I suppose this all made me see her as small-minded. How could she not be? Her world and breadth of experience had been so small. So terribly limited. I have been trying to find things to do with her to expand her horizons, so to speak, since she moved here. Most recently was the trip to the Museum of Natural Science. I have been there numerous times and never fail to be awed most by the massive displays. The expanse of the universe so well represented in the planetarium, the 8,200-pound geode that greets you as you walk in from the parking lot, or Dipsy the Diplodocus standing 25 feet high and 72 feet long. It’s the same awe I get when I stand next to the ocean or inside an ancient forest of massive trees. The miniscule is certainly interesting, but my wonder is ever stretching outward. I need to see the scale of an average human being to a blue whale. The Earth to Jupiter, sun to solar system, solar system to galaxy and so on and so forth.
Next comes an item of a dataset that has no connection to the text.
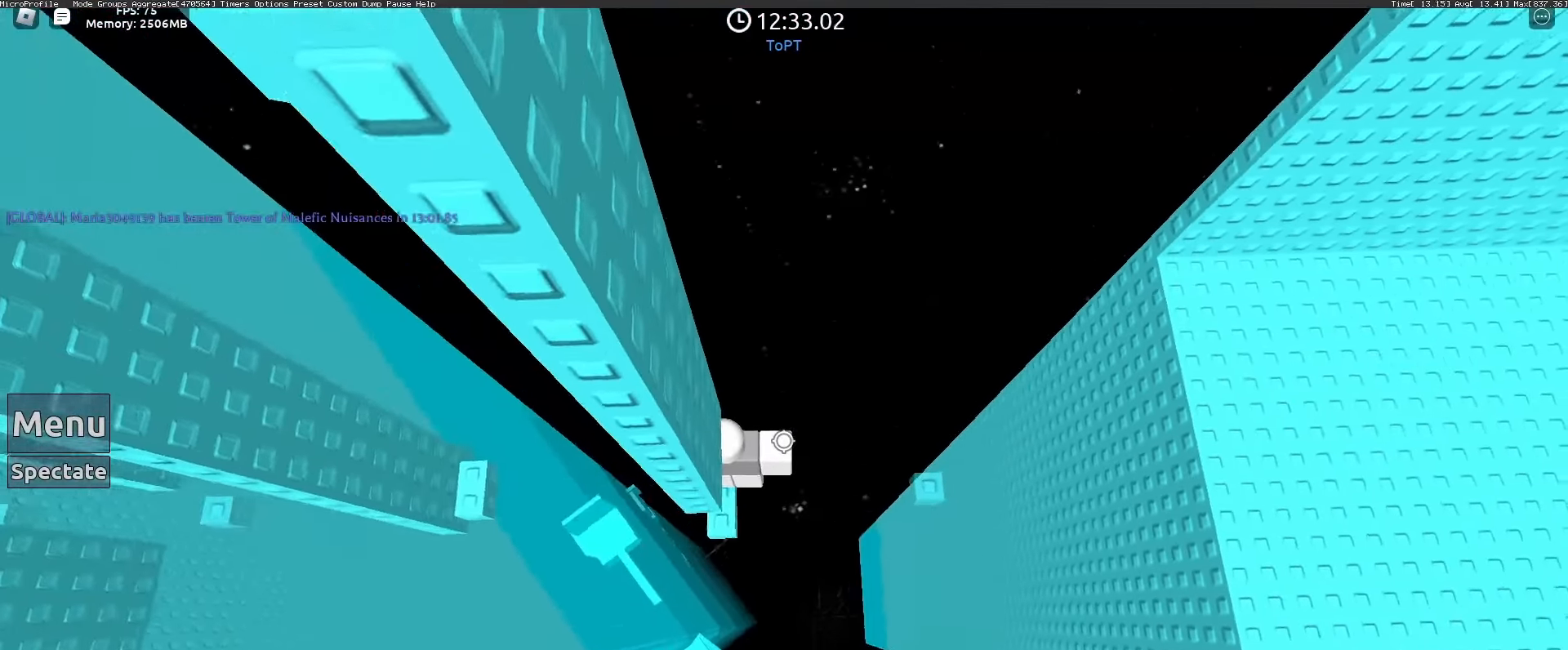
{"keys": [], "mouse": [], "events": []}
But now, here is Judy. While I watch her enthralled by the perfection of the tiniest seashell on a spiral of maybe 40 identical seashells arranged from largest to smallest, I am struck by something. Something vague and always there, just below. Almost surfacing and taking shape then ducking away again. The expansion and contraction of everything. The infinite nature of all things, going in either direction. How wonderstruck I am by the size and scale of the known universe and our own galaxy with its 100 billion to 250 billion stars, while right here, inside of my own body, live 100 trillion cells each with 100 trillion atoms inside of them.

Yesterday, I was listening to the book “Reasons to Stay Alive” by Matt Haig, and he wrote something about this. About the intensity and complexity of what goes on within each of us, undetected by the rest of the world and how it compares to the universe. It instantly reminded me of this trip with Judy and the thoughts it provoked in me. The same thoughts I have had many times but have always had difficulty expressing in words.

I have to stop and consider how deep the universe goes, either way. If I am honest with what I know, there is at least as much to be found inward as there is outward, and we’ve no idea how far it goes in either direction. It makes me wonder even more about sentience on a cellular or molecular level and how that affects what we think of as free will. About how what I do today affects the planet as maybe one atom affects a single cell. Do the cells and their atoms that inhabit my body have any sense of themselves or their purpose? If not, what drives them? While we search for answers or god “out there,” maybe it is just as easily found “in here.”

For as small as Judy’s world is, I think she may be wiser than she knows.